Job item — Collect every line of the records below that contains the string "Week", matching its capitalization exactly.

Saved data entries:
________________________________________

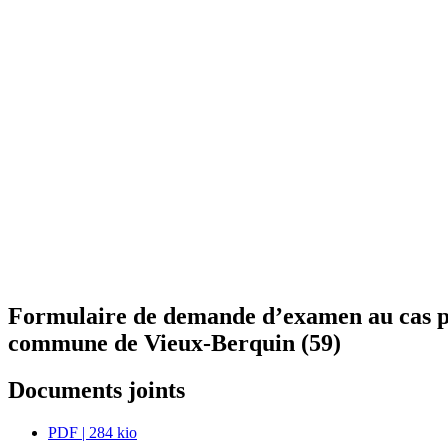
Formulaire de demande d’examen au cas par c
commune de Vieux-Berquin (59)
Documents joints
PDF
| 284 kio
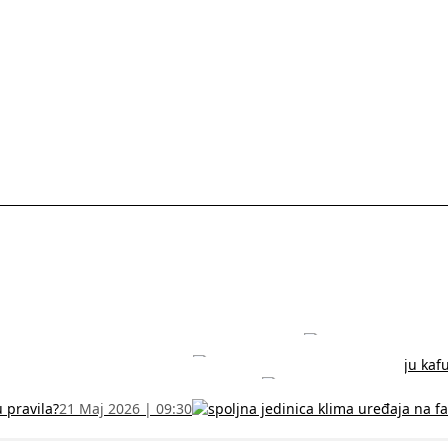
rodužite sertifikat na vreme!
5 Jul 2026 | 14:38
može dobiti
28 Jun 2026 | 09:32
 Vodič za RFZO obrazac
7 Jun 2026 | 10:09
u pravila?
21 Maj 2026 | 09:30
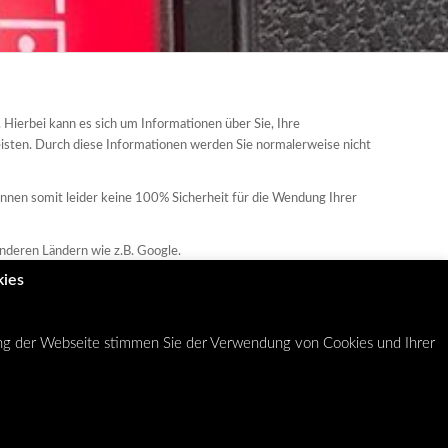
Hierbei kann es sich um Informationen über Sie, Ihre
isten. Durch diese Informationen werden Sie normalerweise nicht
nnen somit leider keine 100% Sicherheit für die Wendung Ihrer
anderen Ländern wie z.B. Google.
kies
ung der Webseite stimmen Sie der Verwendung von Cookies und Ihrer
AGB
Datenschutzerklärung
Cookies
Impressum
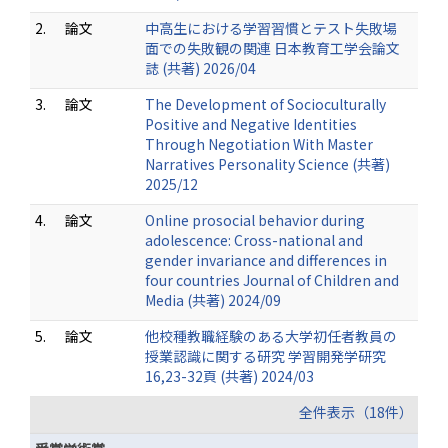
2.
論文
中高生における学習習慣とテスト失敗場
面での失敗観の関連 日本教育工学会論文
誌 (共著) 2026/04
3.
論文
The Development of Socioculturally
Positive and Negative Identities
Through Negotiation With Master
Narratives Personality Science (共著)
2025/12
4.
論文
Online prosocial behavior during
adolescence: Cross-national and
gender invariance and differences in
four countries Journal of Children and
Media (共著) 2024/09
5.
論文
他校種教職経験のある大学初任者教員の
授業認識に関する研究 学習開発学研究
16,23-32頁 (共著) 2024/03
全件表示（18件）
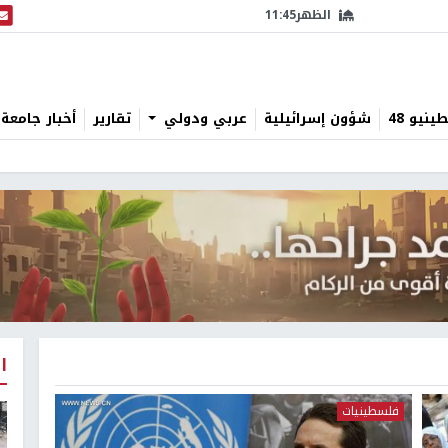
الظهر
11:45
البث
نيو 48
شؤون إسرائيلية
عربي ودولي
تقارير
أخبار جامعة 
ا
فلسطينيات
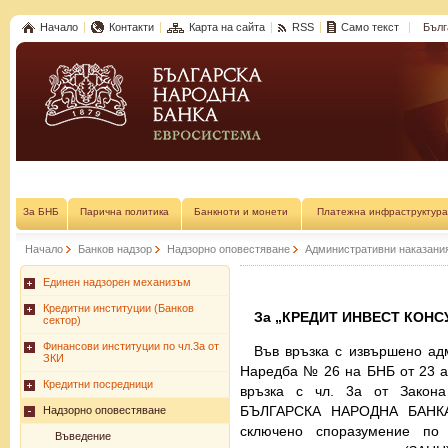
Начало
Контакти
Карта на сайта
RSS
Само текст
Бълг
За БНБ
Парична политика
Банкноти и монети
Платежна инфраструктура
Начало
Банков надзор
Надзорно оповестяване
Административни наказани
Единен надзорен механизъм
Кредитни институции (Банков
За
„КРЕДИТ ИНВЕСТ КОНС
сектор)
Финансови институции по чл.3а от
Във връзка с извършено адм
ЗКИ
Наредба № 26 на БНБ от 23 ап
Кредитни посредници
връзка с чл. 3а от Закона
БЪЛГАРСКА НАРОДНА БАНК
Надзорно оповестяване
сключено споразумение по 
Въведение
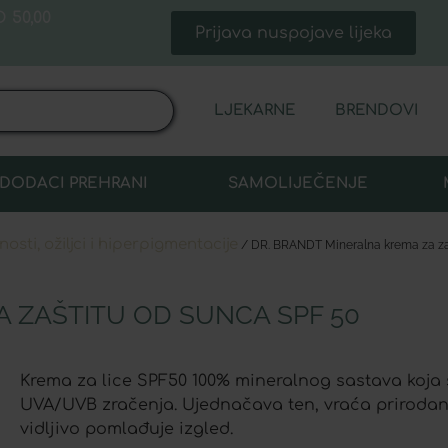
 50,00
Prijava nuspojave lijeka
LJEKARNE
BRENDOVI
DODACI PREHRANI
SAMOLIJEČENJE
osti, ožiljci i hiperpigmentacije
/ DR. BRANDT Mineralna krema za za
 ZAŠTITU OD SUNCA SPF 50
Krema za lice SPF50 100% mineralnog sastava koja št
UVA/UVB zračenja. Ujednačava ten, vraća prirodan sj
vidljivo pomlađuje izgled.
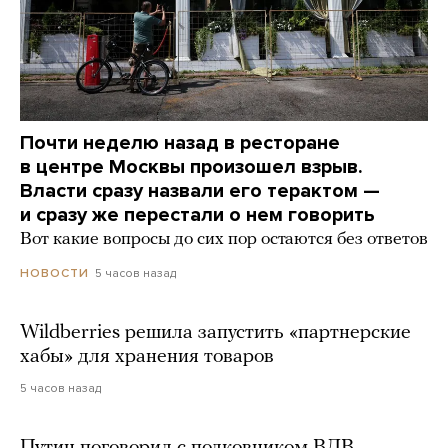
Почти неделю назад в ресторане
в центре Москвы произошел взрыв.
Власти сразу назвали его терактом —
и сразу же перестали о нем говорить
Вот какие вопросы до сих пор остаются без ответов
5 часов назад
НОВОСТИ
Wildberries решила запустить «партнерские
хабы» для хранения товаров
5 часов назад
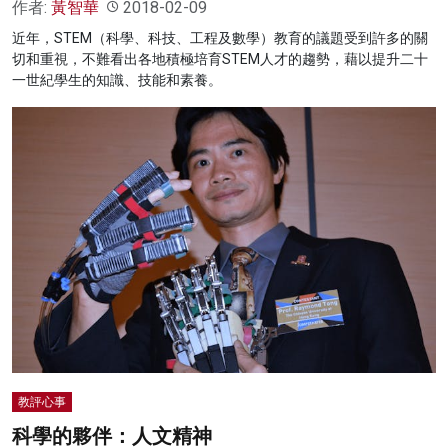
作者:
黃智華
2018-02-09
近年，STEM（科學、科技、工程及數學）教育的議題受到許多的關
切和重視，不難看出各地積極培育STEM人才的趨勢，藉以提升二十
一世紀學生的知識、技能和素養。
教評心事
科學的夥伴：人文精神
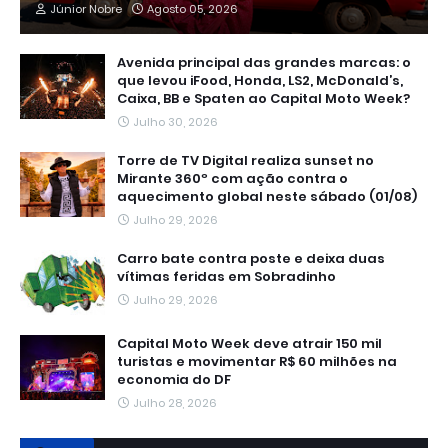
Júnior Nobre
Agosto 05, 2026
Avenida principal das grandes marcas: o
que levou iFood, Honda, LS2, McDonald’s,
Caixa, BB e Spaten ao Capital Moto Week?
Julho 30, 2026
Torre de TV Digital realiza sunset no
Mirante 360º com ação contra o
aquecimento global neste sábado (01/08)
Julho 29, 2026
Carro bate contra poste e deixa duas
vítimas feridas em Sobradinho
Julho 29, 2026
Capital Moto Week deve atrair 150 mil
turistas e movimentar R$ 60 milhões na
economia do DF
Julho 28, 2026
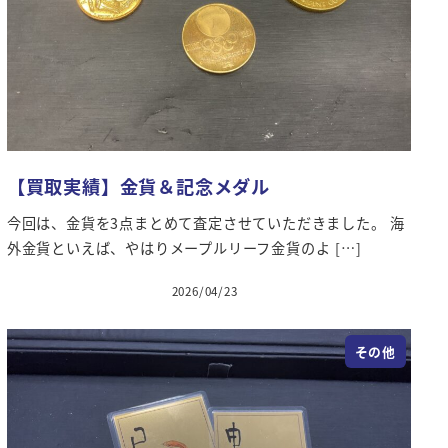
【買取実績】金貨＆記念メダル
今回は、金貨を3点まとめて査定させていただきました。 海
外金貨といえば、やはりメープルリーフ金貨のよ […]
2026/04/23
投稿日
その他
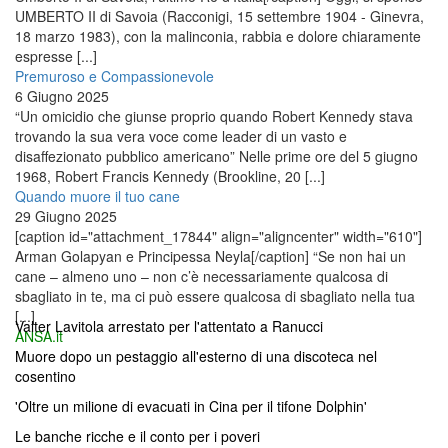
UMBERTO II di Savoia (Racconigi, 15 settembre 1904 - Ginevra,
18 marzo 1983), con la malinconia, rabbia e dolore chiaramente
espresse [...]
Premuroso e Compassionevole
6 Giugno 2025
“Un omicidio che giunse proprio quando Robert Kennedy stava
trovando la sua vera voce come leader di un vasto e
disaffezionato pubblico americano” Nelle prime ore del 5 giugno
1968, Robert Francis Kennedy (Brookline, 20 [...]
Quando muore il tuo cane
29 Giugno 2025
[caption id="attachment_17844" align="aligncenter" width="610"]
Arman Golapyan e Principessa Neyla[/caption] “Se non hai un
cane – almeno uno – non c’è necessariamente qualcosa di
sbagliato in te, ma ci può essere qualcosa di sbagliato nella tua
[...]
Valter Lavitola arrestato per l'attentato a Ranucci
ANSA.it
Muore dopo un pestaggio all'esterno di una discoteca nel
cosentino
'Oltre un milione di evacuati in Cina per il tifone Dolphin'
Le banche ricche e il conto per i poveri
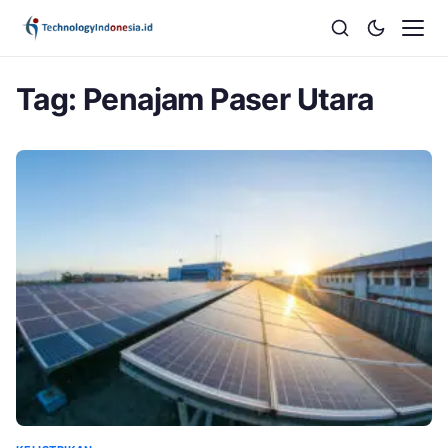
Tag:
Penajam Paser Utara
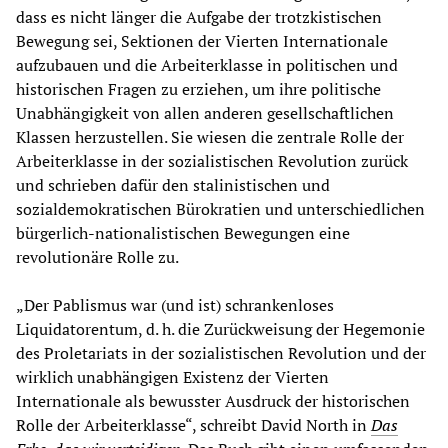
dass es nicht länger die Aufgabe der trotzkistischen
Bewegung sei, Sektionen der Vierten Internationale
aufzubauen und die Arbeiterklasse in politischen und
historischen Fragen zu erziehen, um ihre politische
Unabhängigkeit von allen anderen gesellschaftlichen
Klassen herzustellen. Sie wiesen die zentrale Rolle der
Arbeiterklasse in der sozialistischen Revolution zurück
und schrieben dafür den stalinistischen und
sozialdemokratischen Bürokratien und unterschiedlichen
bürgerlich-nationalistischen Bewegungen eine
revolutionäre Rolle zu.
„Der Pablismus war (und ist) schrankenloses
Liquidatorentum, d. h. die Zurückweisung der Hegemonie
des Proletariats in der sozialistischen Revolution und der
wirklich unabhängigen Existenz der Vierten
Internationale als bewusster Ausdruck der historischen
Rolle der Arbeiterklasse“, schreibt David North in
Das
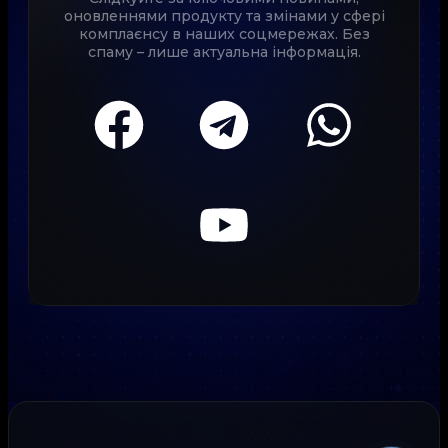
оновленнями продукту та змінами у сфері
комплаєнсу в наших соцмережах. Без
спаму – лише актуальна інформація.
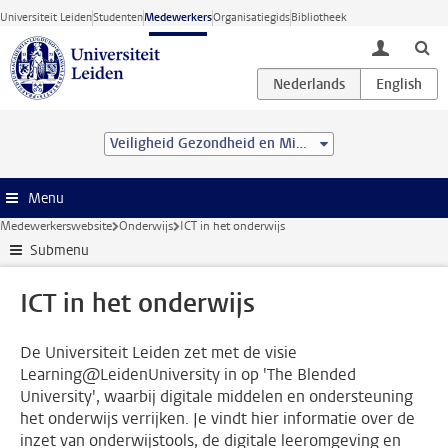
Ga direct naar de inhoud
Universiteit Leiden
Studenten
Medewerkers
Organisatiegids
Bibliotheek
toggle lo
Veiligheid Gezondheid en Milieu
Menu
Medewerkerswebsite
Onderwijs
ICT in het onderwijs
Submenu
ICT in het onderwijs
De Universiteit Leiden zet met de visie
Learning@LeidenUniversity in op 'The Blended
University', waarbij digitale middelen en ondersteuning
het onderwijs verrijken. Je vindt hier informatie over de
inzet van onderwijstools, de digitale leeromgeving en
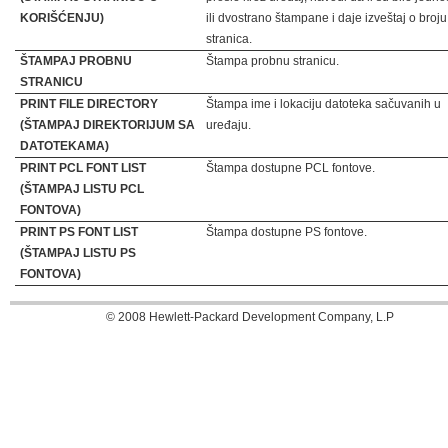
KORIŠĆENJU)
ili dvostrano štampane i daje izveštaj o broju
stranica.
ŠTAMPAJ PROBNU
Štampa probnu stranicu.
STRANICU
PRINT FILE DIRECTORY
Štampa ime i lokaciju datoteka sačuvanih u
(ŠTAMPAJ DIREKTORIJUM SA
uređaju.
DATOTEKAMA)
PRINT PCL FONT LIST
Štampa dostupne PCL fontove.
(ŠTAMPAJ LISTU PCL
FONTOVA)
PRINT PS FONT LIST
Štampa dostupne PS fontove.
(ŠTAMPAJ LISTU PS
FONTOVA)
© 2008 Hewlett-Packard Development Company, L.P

________________________________________

Finished exercise —
Caixa, BB e Spaten ao Capital Moto Week?
Capital Moto Week deve atrair 150 mil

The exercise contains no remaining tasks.